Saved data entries

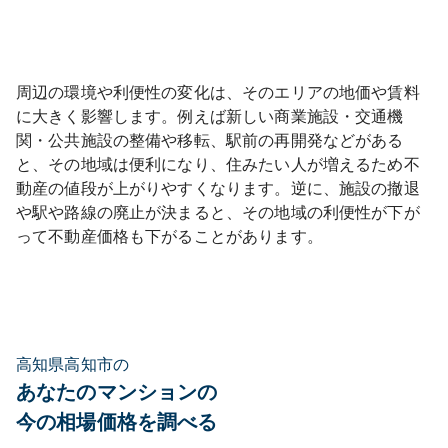
周辺の環境や利便性の変化は、そのエリアの地価や賃料
に大きく影響します。例えば新しい商業施設・交通機
関・公共施設の整備や移転、駅前の再開発などがある
と、その地域は便利になり、住みたい人が増えるため不
動産の値段が上がりやすくなります。逆に、施設の撤退
や駅や路線の廃止が決まると、その地域の利便性が下が
って不動産価格も下がることがあります。
高知県高知市の
あなたのマンションの
今の相場価格を調べる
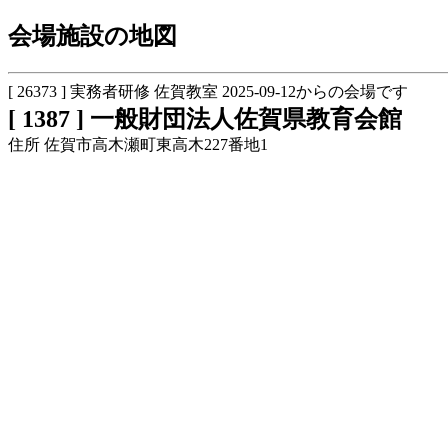
会場施設の地図
[ 26373 ] 実務者研修 佐賀教室 2025-09-12からの会場です
[ 1387 ] 一般財団法人佐賀県教育会館
住所 佐賀市高木瀬町東高木227番地1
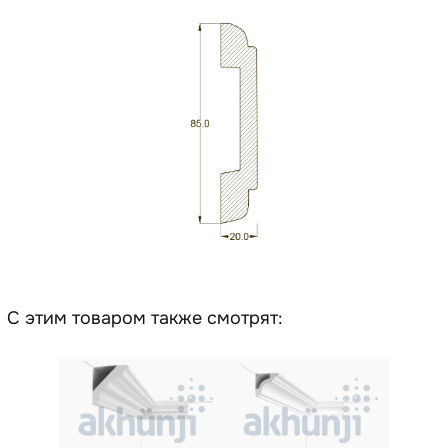
С этим товаром также смотрят:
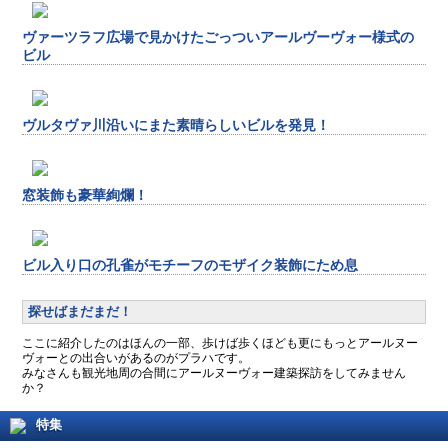
ヴァーツラフ広場で見かけたごっついアールヴーヴォー様式の
ビル
ヴルタヴァ川沿いにまた素晴らしいビルを発見！
窓装飾も豪華絢爛！
ビル入り口の孔雀がモチーフのモザイク装飾にため息
探せばまだまだ！
ここに紹介したのはほんの一部、歩けば歩くほども更にもっとアールヌー
ヴォーとの出合いがあるのがプラハです。
みなさんも観光地周の合間にアールヌーヴォー建築探訪をしてみません
か？
特集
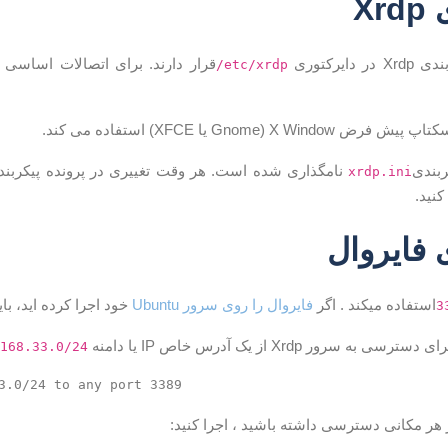
Xr
دایرکتوری
/etc/xrdp
ربندی
xrdp.ini
کنید.
 فایروال
استفاده میکند . اگر
فایروال را روی سرور Ubuntu
خود اجرا کرده اید، باید پورت Xrdp 
3
 سرور Xrdp از یک آدرس خاص IP یا دامنه IP ،
.168.33.0/24
 هر مکانی دسترسی داشته باشید ، اجرا کنید:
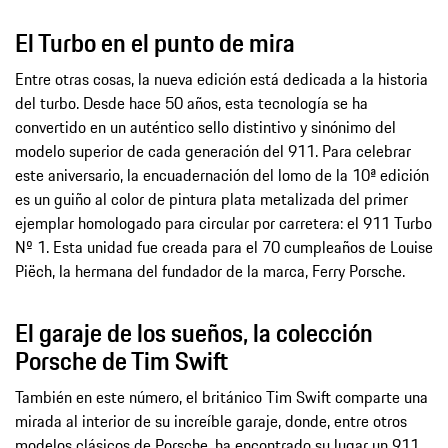
El Turbo en el punto de mira
Entre otras cosas, la nueva edición está dedicada a la historia
del turbo. Desde hace 50 años, esta tecnología se ha
convertido en un auténtico sello distintivo y sinónimo del
modelo superior de cada generación del 911. Para celebrar
este aniversario, la encuadernación del lomo de la 10ª edición
es un guiño al color de pintura plata metalizada del primer
ejemplar homologado para circular por carretera: el 911 Turbo
Nº 1. Esta unidad fue creada para el 70 cumpleaños de Louise
Piëch, la hermana del fundador de la marca, Ferry Porsche.
El garaje de los sueños, la colección
Porsche de Tim Swift
También en este número, el británico Tim Swift comparte una
mirada al interior de su increíble garaje, donde, entre otros
modelos clásicos de Porsche, ha encontrado su lugar un 911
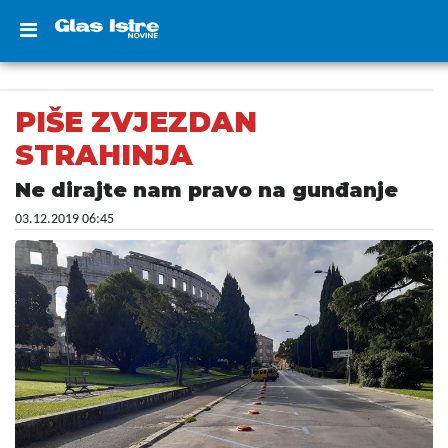
PIŠE ZVJEZDAN
STRAHINJA
Ne dirajte nam pravo na gunđanje
03.12.2019 06:45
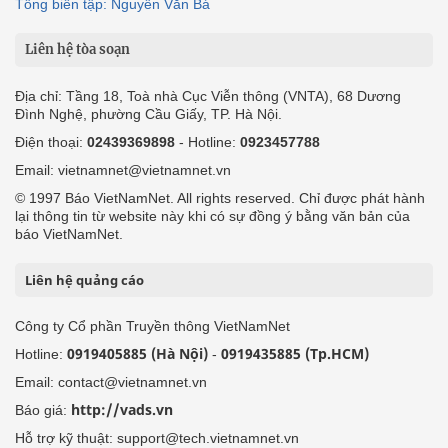
Tổng biên tập: Nguyễn Văn Bá
Liên hệ tòa soạn
Địa chỉ: Tầng 18, Toà nhà Cục Viễn thông (VNTA), 68 Dương
Đình Nghệ, phường Cầu Giấy, TP. Hà Nội.
Điện thoại:
02439369898
- Hotline:
0923457788
Email: vietnamnet@vietnamnet.vn
© 1997 Báo VietNamNet. All rights reserved. Chỉ được phát hành
lại thông tin từ website này khi có sự đồng ý bằng văn bản của
báo VietNamNet.
Liên hệ quảng cáo
Công ty Cổ phần Truyền thông VietNamNet
0919405885 (Hà Nội)
0919435885 (Tp.HCM)
Hotline:
-
Email: contact@vietnamnet.vn
http://vads.vn
Báo giá:
Hỗ trợ kỹ thuật: support@tech.vietnamnet.vn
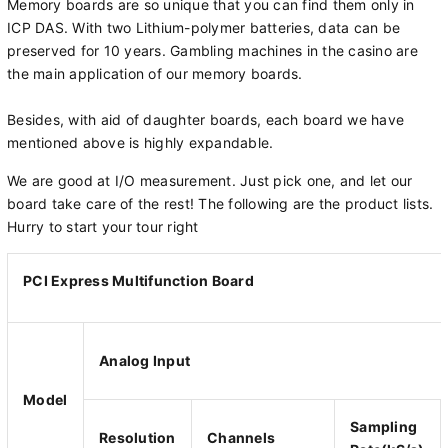
Memory boards are so unique that you can find them only in
ICP DAS. With two Lithium-polymer batteries, data can be
preserved for 10 years. Gambling machines in the casino are
the main application of our memory boards.
Besides, with aid of daughter boards, each board we have
mentioned above is highly expandable.
We are good at I/O measurement. Just pick one, and let our
board take care of the rest! The following are the product lists.
Hurry to start your tour right
PCI Express Multifunction Board
Analog Input
Model
Sampling
Resolution
Channels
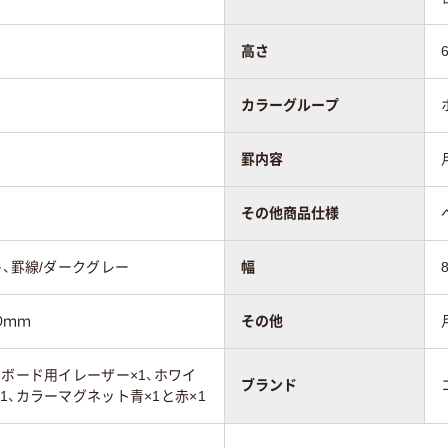
高さ
カラーグループ
罫内容
その他商品仕様
ト、罫線/ダークグレー
幅
0ｍｍ
その他
トボード用イレーザー×1、ホワイ
ブランド
1、カラーマグネット青×1と赤×1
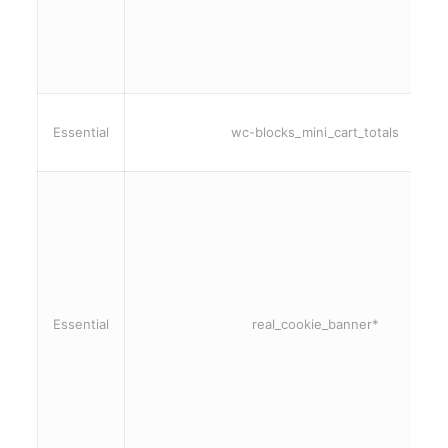
Essential
wc-blocks_mini_cart_totals
Essential
real_cookie_banner*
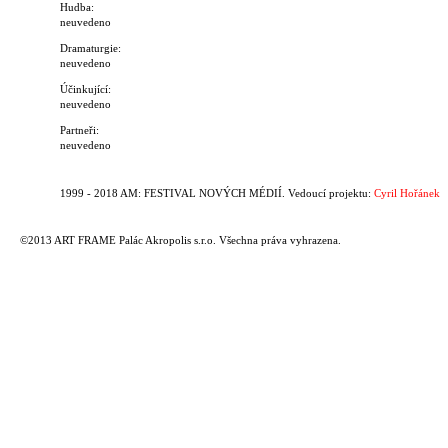
Hudba:
neuvedeno
Dramaturgie:
neuvedeno
Účinkující:
neuvedeno
Partneři:
neuvedeno
1999 - 2018 AM: FESTIVAL NOVÝCH MÉDIÍ. Vedoucí projektu:
Cyril Hořánek
©2013 ART FRAME Palác Akropolis s.r.o. Všechna práva vyhrazena.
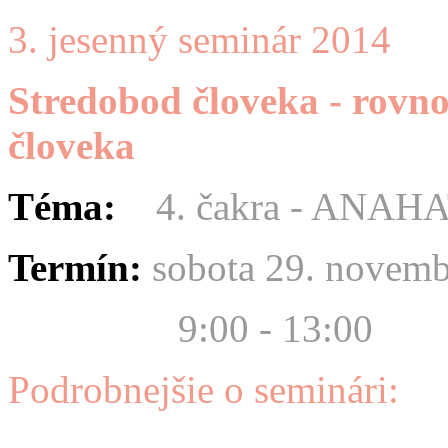
3. jesenný seminár 2014
Stredobod človeka
- rovno
človeka
Téma:
4. čakra - ANAH
Termín:
sobota 29. novemb
9:00 - 13:00
Podrobnejšie o seminári:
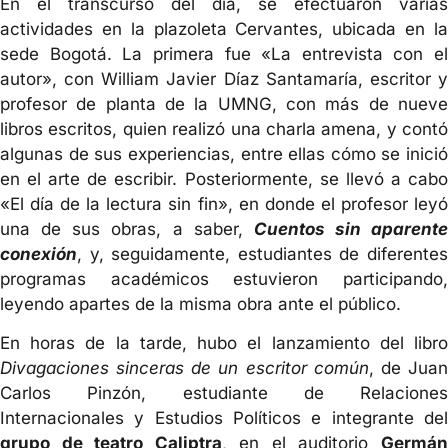
En el transcurso del día, se efectuaron varias
actividades en la plazoleta Cervantes, ubicada en la
sede Bogotá. La primera fue «La entrevista con el
autor», con William Javier Díaz Santamaría, escritor y
profesor de planta de la UMNG, con más de nueve
libros escritos, quien realizó una charla amena, y contó
algunas de sus experiencias, entre ellas cómo se inició
en el arte de escribir. Posteriormente, se llevó a cabo
«El día de la lectura sin fin», en donde el profesor leyó
una de sus obras, a saber,
Cuentos sin aparente
conexión
, y, seguidamente, estudiantes de diferentes
programas académicos estuvieron participando,
leyendo apartes de la misma obra ante el público.
En horas de la tarde, hubo el lanzamiento del libro
Divagaciones sinceras de un escritor común
, de Jua
Carlos Pinzón, estudiante de Relaciones
Internacionales y Estudios Políticos e integrante del
grupo de teatro Caliptra
, en el auditorio
Germá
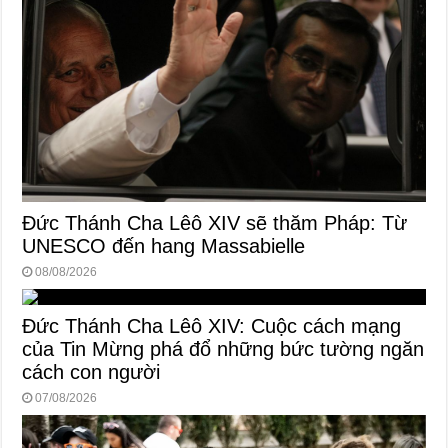
Đức Thánh Cha Lêô XIV sẽ thăm Pháp: Từ
UNESCO đến hang Massabielle
08/08/2026
Đức Thánh Cha Lêô XIV: Cuộc cách mạng
của Tin Mừng phá đổ những bức tường ngăn
cách con người
07/08/2026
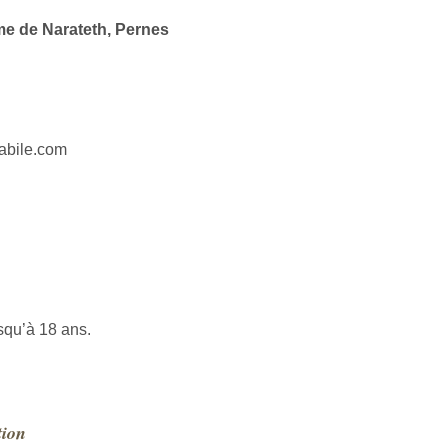
me de Narateth, Pernes
tabile.com
usqu’à 18 ans.
tion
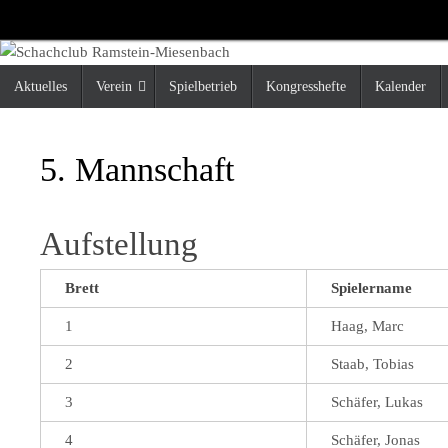
Zum
Inhalt
springen
Zum
Aktuelles
Verein
Spielbetrieb
Kongresshefte
Kalender
Inhalt
springen
5. Mannschaft
Aufstellung
Brett
Spielername
1
Haag, Marc
2
Staab, Tobias
3
Schäfer, Lukas
4
Schäfer, Jonas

#### Exercise directions
Could you edit the material so that "Kalender" becomes "Termine" wherever it appears, with everything else unchanged and the pictures left out of your answer?

#### Exercise result
周辺の環境や利便性の変化は、そのエリアの地価や賃料
に大きく影響します。例えば新しい商業施設・交通機
関・公共施設の整備や移転、駅前の再開発などがある
と、その地域は便利になり、住みたい人が増えるため不
動産の値段が上がりやすくなります。逆に、施設の撤退
や駅や路線の廃止が決まると、その地域の利便性が下が
って不動産価格も下がることがあります。
高知県高知市の
あなたのマンションの
今の相場価格を調べる
会場施設の地図
[ 26373 ] 実務者研修 佐賀教室 2025-09-12からの会場です
[ 1387 ] 一般財団法人佐賀県教育会館
住所 佐賀市高木瀬町東高木227番地1
С этим товаром также смотрят:
ヴァーツラフ広場で見かけたごっついアールヴーヴォー様式の
ビル
ヴルタヴァ川沿いにまた素晴らしいビルを発見！
窓装飾も豪華絢爛！
ビル入り口の孔雀がモチーフのモザイク装飾にため息
探せばまだまだ！
ここに紹介したのはほんの一部、歩けば歩くほども更にもっとアールヌー
ヴォーとの出合いがあるのがプラハです。
みなさんも観光地周の合間にアールヌーヴォー建築探訪をしてみません
か？
特集
Xr
دایرکتوری
/etc/xrdp
ربندی
xrdp.ini
کنید.
 فایروال
استفاده میکند . اگر
فایروال را روی سرور Ubuntu
خود اجرا کرده اید، باید پورت Xrdp 
3
 سرور Xrdp از یک آدرس خاص IP یا دامنه IP ،
.168.33.0/24
 هر مکانی دسترسی داشته باشید ، اجرا کنید:
El Turbo en el punto de mira
Entre otras cosas, la nueva edición está dedicada a la historia
del turbo. Desde hace 50 años, esta tecnología se ha
convertido en un auténtico sello distintivo y sinónimo del
modelo superior de cada generación del 911. Para celebrar
este aniversario, la encuadernación del lomo de la 10ª edición
es un guiño al color de pintura plata metalizada del primer
ejemplar homologado para circular por carretera: el 911 Turbo
Nº 1. Esta unidad fue creada para el 70 cumpleaños de Louise
Piëch, la hermana del fundador de la marca, Ferry Porsche.
El garaje de los sueños, la colección
Porsche de Tim Swift
También en este número, el británico Tim Swift comparte una
mirada al interior de su increíble garaje, donde, entre otros
modelos clásicos de Porsche, ha encontrado su lugar un 911
PIŠE ZVJEZDAN
STRAHINJA
Ne dirajte nam pravo na gunđanje
03.12.2019 06:45
Tổng biên tập: Nguyễn Văn Bá
Liên hệ tòa soạn
Địa chỉ: Tầng 18, Toà nhà Cục Viễn thông (VNTA), 68 Dương
Đình Nghệ, phường Cầu Giấy, TP. Hà Nội.
Điện thoại:
02439369898
- Hotline:
0923457788
Email: vietnamnet@vietnamnet.vn
© 1997 Báo VietNamNet. All rights reserved. Chỉ được phát hành
lại thông tin từ website này khi có sự đồng ý bằng văn bản của
báo VietNamNet.
Liên hệ quảng cáo
Công ty Cổ phần Truyền thông VietNamNet
0919405885 (Hà Nội)
0919435885 (Tp.HCM)
Hotline:
-
Email: contact@vietnamnet.vn
http://vads.vn
Báo giá:
Hỗ trợ kỹ thuật: support@tech.vietnamnet.vn
Memory boards are so unique that you can find them only in
ICP DAS. With two Lithium-polymer batteries, data can be
preserved for 10 years. Gambling machines in the casino are
the main application of our memory boards.
Besides, with aid of daughter boards, each board we have
mentioned above is highly expandable.
We are good at I/O measurement. Just pick one, and let our
board take care of the rest! The following are the product lists.
Hurry to start your tour right
PCI Express Multifunction Board
Analog Input
Model
Sampling
Resolution
Channels
高さ
カラーグループ
罫内容
その他商品仕様
ト、罫線/ダークグレー
幅
0ｍｍ
その他
トボード用イレーザー×1、ホワイ
ブランド
1、カラーマグネット青×1と赤×1
Essential
wc-blocks_mini_cart_totals
Essential
real_cookie_banner*
Hudba:
neuvedeno
Dramaturgie:
neuvedeno
Účinkující:
neuvedeno
Partneři:
neuvedeno
1999 - 2018 AM: FESTIVAL NOVÝCH MÉDIÍ. Vedoucí projektu:
Cyril Hořánek
©2013 ART FRAME Palác Akropolis s.r.o. Všechna práva vyhrazena.
3. jesenný seminár 2014
Stredobod človeka
- rovno
človeka
Téma:
4. čakra - ANAH
Termín:
sobota 29. novemb
9:00 - 13:00
Podrobnejšie o seminári:
En el transcurso del día, se efectuaron varias
actividades en la plazoleta Cervantes, ubicada en la
sede Bogotá. La primera fue «La entrevista con el
autor», con William Javier Díaz Santamaría, escritor y
profesor de planta de la UMNG, con más de nueve
libros escritos, quien realizó una charla amena, y contó
algunas de sus experiencias, entre ellas cómo se inició
en el arte de escribir. Posteriormente, se llevó a cabo
«El día de la lectura sin fin», en donde el profesor leyó
una de sus obras, a saber,
Cuentos sin aparente
conexión
, y, seguidamente, estudiantes de diferentes
programas académicos estuvieron participando,
leyendo apartes de la misma obra ante el público.
En horas de la tarde, hubo el lanzamiento del libro
Divagaciones sinceras de un escritor común
, de Jua
Carlos Pinzón, estudiante de Relaciones
Internacionales y Estudios Políticos e integrante del
grupo de teatro Caliptra
, en el auditorio
Germá
Đức Thánh Cha Lêô XIV sẽ thăm Pháp: Từ
UNESCO đến hang Massabielle
08/08/2026
Đức Thánh Cha Lêô XIV: Cuộc cách mạng
của Tin Mừng phá đổ những bức tường ngăn
cách con người
07/08/2026
me de Narateth, Pernes
tabile.com
usqu’à 18 ans.
tion
Zum
Inhalt
springen
Zum
Aktuelles
Verein
Spielbetrieb
Kongresshefte
Termine
Inhalt
springen
5. Mannschaft
Aufstellung
Brett
Spielername
1
Haag, Marc
2
Staab, Tobias
3
Schäfer, Lukas
4
Schäfer, Jonas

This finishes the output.